**Task to carry out:**
Find the string "right" in the listing and report every line that has it.

**Input material:**
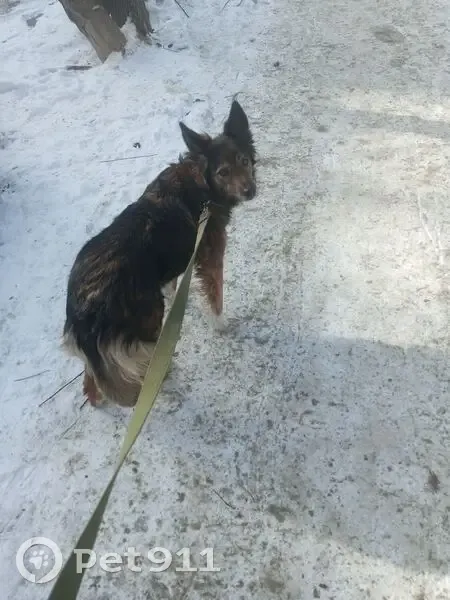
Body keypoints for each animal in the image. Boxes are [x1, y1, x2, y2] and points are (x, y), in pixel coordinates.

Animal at [62, 99, 257, 408]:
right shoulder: (211, 258)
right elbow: (216, 299)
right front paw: (222, 325)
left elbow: (175, 284)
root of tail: (81, 309)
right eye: (223, 172)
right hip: (149, 319)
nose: (251, 191)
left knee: (90, 382)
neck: (201, 182)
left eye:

**Solution below:**
right shoulder: (211, 258)
right elbow: (216, 299)
right front paw: (222, 325)
right eye: (223, 172)
right hip: (149, 319)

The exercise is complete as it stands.